The cloud offers many seductive features, such as high disk reliability, easy access, and cheap storage. However, there's a hidden cost: by using cloud storage, you lose control of your data. By trusting a storage provider with your data, you trust them to be there tomorrow. This has shown to be a very risky agreement, as cloud storage providers tend not to be long-lived, and those that fall don't give a damn about your data loss. The provider may lose interest (MobileMe), close shop (Deathwatch#Dead as a doornail), or have a surprise party thrown by the Department of Justice (MegaUpload).

In short, cloud storage is a lot like real clouds - insubstantial, fleeting, and really bad to build on. This isn't to say it's useless - cloud storage can be a useful function in a storage scheme due to easy access - but it's not something you should trust your backups to. Put another way, AT wouldn't be working overtime to save dying clouds if they were reliable long-term.

Doing It

Here's a quick, dirty, and platform-agnostic backup method:

  1. Connect the external drive to your computer.
  2. In the root of the external hard drive, create a folder called 'backups'.
  3. In the 'backups' folder, create another folder named after your computer's name (e.g. "POSEIDON").
  4. In this new folder, create another folder of today's date in the format of YYYY-MM-DD (i.e. 2021-06-23). This format ensures that Windows will properly sort the folders in date order.
  5. Copy everything you selected (if you're extra-thorough, everything from your C: drive) into this date folder. A program like TeraCopy is exceedingly useful, as it supports copy verification, pause/resume and most importantly, won't randomly die if it runs into any problems.

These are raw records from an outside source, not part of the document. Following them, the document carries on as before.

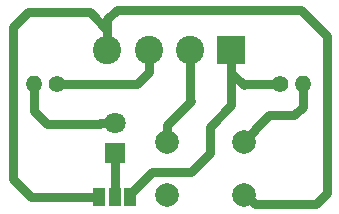
<source format=gbr>
G04 #@! TF.GenerationSoftware,KiCad,Pcbnew,5.1.5-52549c5~86~ubuntu18.04.1*
G04 #@! TF.CreationDate,2020-09-25T18:12:32-05:00*
G04 #@! TF.ProjectId,D03,4430332e-6b69-4636-9164-5f7063625858,rev?*
G04 #@! TF.SameCoordinates,Original*
G04 #@! TF.FileFunction,Copper,L1,Top*
G04 #@! TF.FilePolarity,Positive*
%FSLAX46Y46*%
G04 Gerber Fmt 4.6, Leading zero omitted, Abs format (unit mm)*
G04 Created by KiCad (PCBNEW 5.1.5-52549c5~86~ubuntu18.04.1) date 2020-09-25 18:12:32*
%MOMM*%
%LPD*%
G04 APERTURE LIST*
%ADD10O,1.400000X1.400000*%
%ADD11C,1.400000*%
%ADD12R,1.000000X1.500000*%
%ADD13C,1.800000*%
%ADD14R,1.800000X1.800000*%
%ADD15C,2.400000*%
%ADD16R,2.400000X2.400000*%
%ADD17C,2.000000*%
%ADD18C,0.750000*%
G04 APERTURE END LIST*
D10*
X22560200Y-26873200D03*
D11*
X24460200Y-26873200D03*
D10*
X45257800Y-26924000D03*
D11*
X43357800Y-26924000D03*
D12*
X28062400Y-36423600D03*
X29362400Y-36423600D03*
X30662400Y-36423600D03*
D13*
X29413200Y-30226000D03*
D14*
X29413200Y-32766000D03*
D15*
X28720000Y-24000000D03*
X32220000Y-24000000D03*
X35720000Y-24000000D03*
D16*
X39220000Y-24000000D03*
D17*
X33759000Y-36296600D03*
X33759000Y-31796600D03*
X40259000Y-36296600D03*
X40259000Y-31796600D03*
D18*
X40259000Y-36296600D02*
X40411400Y-36296600D01*
X40411400Y-36296600D02*
X41198800Y-37084000D01*
X46380400Y-37084000D02*
X47339990Y-36124410D01*
X41198800Y-37084000D02*
X46380400Y-37084000D01*
X47339990Y-36124410D02*
X47339990Y-22778190D01*
X47339990Y-22778190D02*
X45161810Y-20600010D01*
X45161810Y-20600010D02*
X29539590Y-20600010D01*
X28720000Y-21419600D02*
X28720000Y-24000000D01*
X29539590Y-20600010D02*
X28720000Y-21419600D01*
X20701000Y-34899600D02*
X22225000Y-36423600D01*
X22225000Y-36423600D02*
X28062400Y-36423600D01*
X20701000Y-22275800D02*
X20701000Y-34899600D01*
X28720000Y-22302944D02*
X27219656Y-20802600D01*
X28720000Y-24000000D02*
X28720000Y-22302944D01*
X27219656Y-20802600D02*
X21971000Y-20802600D01*
X21971000Y-20802600D02*
X20751800Y-22021800D01*
X20751800Y-22021800D02*
X20751800Y-22225000D01*
X20751800Y-22225000D02*
X20701000Y-22275800D01*
X25450149Y-26873200D02*
X25475549Y-26898600D01*
X24460200Y-26873200D02*
X25450149Y-26873200D01*
X25475549Y-26898600D02*
X31216600Y-26898600D01*
X32220000Y-25895200D02*
X32220000Y-24000000D01*
X31216600Y-26898600D02*
X32220000Y-25895200D01*
X41258999Y-30796601D02*
X41258999Y-30699201D01*
X40259000Y-31796600D02*
X41258999Y-30796601D01*
X41258999Y-30699201D02*
X42418000Y-29540200D01*
X42418000Y-29540200D02*
X44551600Y-29540200D01*
X45257800Y-28834000D02*
X45257800Y-26924000D01*
X44551600Y-29540200D02*
X45257800Y-28834000D01*
X33759000Y-30382387D02*
X35788600Y-28352787D01*
X33759000Y-31796600D02*
X33759000Y-30382387D01*
X35720000Y-28284187D02*
X35720000Y-24000000D01*
X35788600Y-28352787D02*
X35720000Y-28284187D01*
X39220000Y-25950000D02*
X40270200Y-27000200D01*
X39220000Y-24000000D02*
X39220000Y-25950000D01*
X40346400Y-26924000D02*
X43357800Y-26924000D01*
X40270200Y-27000200D02*
X40346400Y-26924000D01*
X30662400Y-36173600D02*
X32486600Y-34349400D01*
X30662400Y-36423600D02*
X30662400Y-36173600D01*
X32486600Y-34349400D02*
X35780000Y-34349400D01*
X35780000Y-34349400D02*
X37388800Y-32740600D01*
X37388800Y-32740600D02*
X37388800Y-30505400D01*
X39220000Y-28674200D02*
X39220000Y-24000000D01*
X37388800Y-30505400D02*
X39220000Y-28674200D01*
X28140408Y-30226000D02*
X28115008Y-30251400D01*
X29413200Y-30226000D02*
X28140408Y-30226000D01*
X28115008Y-30251400D02*
X23647400Y-30251400D01*
X22560200Y-29164200D02*
X22560200Y-26873200D01*
X23647400Y-30251400D02*
X22560200Y-29164200D01*
X29413200Y-36372800D02*
X29362400Y-36423600D01*
X29413200Y-32766000D02*
X29413200Y-36372800D01*
M02*

</source>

You'll probably have space left over (unless you do a lot of media editing), so you can repeat this once per backup cycle on the same drive. This gives you some extra peace of mind in case one cycle's backup is corrupted, as you can use the next most recent one.

Conclusion

Congrats! You're now resistant against catastrophic data loss. This is only the beginning of good archiving - vigilance is the watchword of digital archiving. Keep an eye on disk health, run through fire drills (either really or hypothetically), and stay consistent with backups.

As the old joke goes, there are two kinds of people in the world: those that keep backups, and those that haven't lost data yet. Don't let it happen to you.